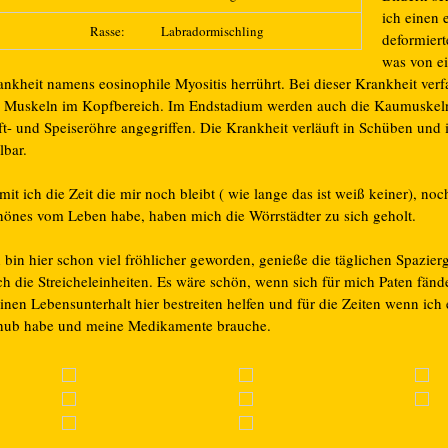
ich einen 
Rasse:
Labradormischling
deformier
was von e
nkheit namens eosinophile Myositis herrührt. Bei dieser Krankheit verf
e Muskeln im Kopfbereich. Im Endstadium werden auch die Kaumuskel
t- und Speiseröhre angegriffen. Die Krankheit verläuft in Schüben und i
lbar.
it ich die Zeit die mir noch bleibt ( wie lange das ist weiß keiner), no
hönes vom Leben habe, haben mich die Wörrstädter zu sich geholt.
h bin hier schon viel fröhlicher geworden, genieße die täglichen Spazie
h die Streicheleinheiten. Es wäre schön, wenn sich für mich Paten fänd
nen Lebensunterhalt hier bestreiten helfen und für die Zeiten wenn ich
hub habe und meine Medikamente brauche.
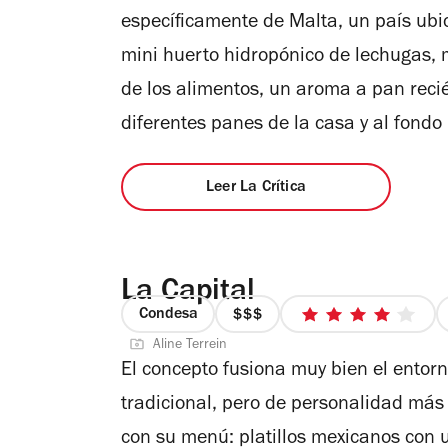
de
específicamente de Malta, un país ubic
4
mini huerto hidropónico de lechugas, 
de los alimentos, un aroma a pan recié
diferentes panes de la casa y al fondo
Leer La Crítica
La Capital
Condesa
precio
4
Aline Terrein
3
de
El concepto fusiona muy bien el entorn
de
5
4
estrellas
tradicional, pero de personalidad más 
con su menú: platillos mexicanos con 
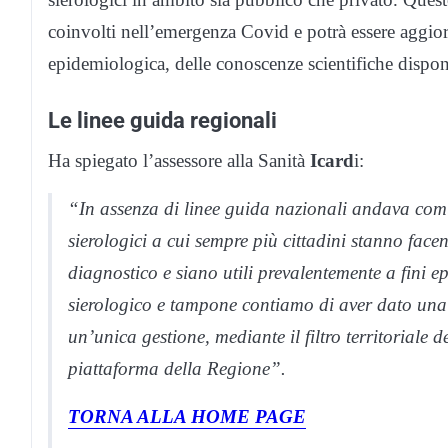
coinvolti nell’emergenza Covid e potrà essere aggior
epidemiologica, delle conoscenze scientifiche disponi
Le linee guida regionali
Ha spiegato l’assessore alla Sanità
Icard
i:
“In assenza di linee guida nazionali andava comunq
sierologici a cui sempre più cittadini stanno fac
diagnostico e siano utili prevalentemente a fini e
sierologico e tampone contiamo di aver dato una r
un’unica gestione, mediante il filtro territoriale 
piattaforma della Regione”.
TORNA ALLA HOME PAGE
----
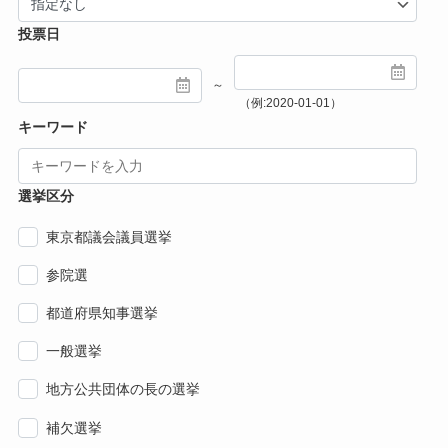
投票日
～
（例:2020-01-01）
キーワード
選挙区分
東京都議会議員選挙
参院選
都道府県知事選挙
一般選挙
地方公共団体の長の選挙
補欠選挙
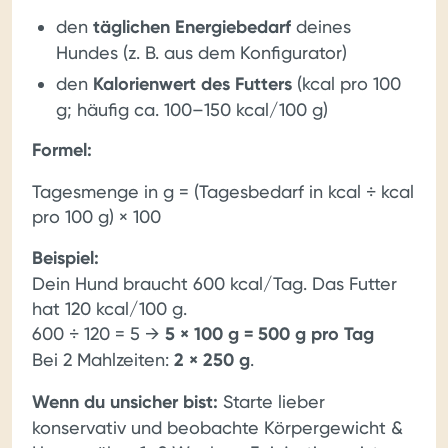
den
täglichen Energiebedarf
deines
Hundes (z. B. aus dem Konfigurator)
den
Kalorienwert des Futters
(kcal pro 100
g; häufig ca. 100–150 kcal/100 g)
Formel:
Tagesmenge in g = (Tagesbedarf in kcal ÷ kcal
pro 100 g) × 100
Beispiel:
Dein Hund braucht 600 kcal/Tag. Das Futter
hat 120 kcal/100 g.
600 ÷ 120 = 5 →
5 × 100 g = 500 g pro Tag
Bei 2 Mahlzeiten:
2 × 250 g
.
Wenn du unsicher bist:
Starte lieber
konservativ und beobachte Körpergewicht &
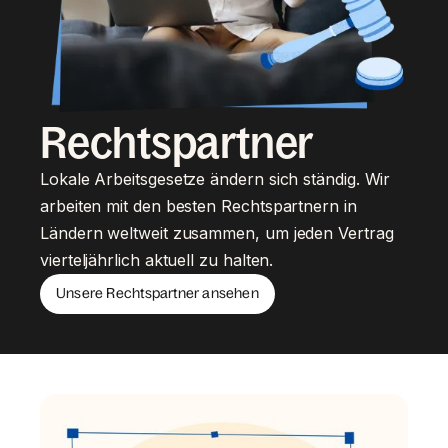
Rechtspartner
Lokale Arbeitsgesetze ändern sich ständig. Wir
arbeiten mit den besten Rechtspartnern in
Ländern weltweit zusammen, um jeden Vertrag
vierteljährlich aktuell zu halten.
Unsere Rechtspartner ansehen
----
**PROMPT**
Reproduce, word for word, only the lines in the records above from the line with "täglichen Energiebedarf" through the line with "Unsere Rechtspartner ansehen", including both ends; omit the pictures.

**COMPLETED TASK**
täglichen Energiebedarf
deines
Hundes (z. B. aus dem Konfigurator)
den
Kalorienwert des Futters
(kcal pro 100
g; häufig ca. 100–150 kcal/100 g)
Formel:
Tagesmenge in g = (Tagesbedarf in kcal ÷ kcal
pro 100 g) × 100
Beispiel:
Dein Hund braucht 600 kcal/Tag. Das Futter
hat 120 kcal/100 g.
600 ÷ 120 = 5 →
5 × 100 g = 500 g pro Tag
Bei 2 Mahlzeiten:
2 × 250 g
.
Wenn du unsicher bist:
Starte lieber
konservativ und beobachte Körpergewicht &
Rechtspartner
Lokale Arbeitsgesetze ändern sich ständig. Wir
arbeiten mit den besten Rechtspartnern in
Ländern weltweit zusammen, um jeden Vertrag
vierteljährlich aktuell zu halten.
Unsere Rechtspartner ansehen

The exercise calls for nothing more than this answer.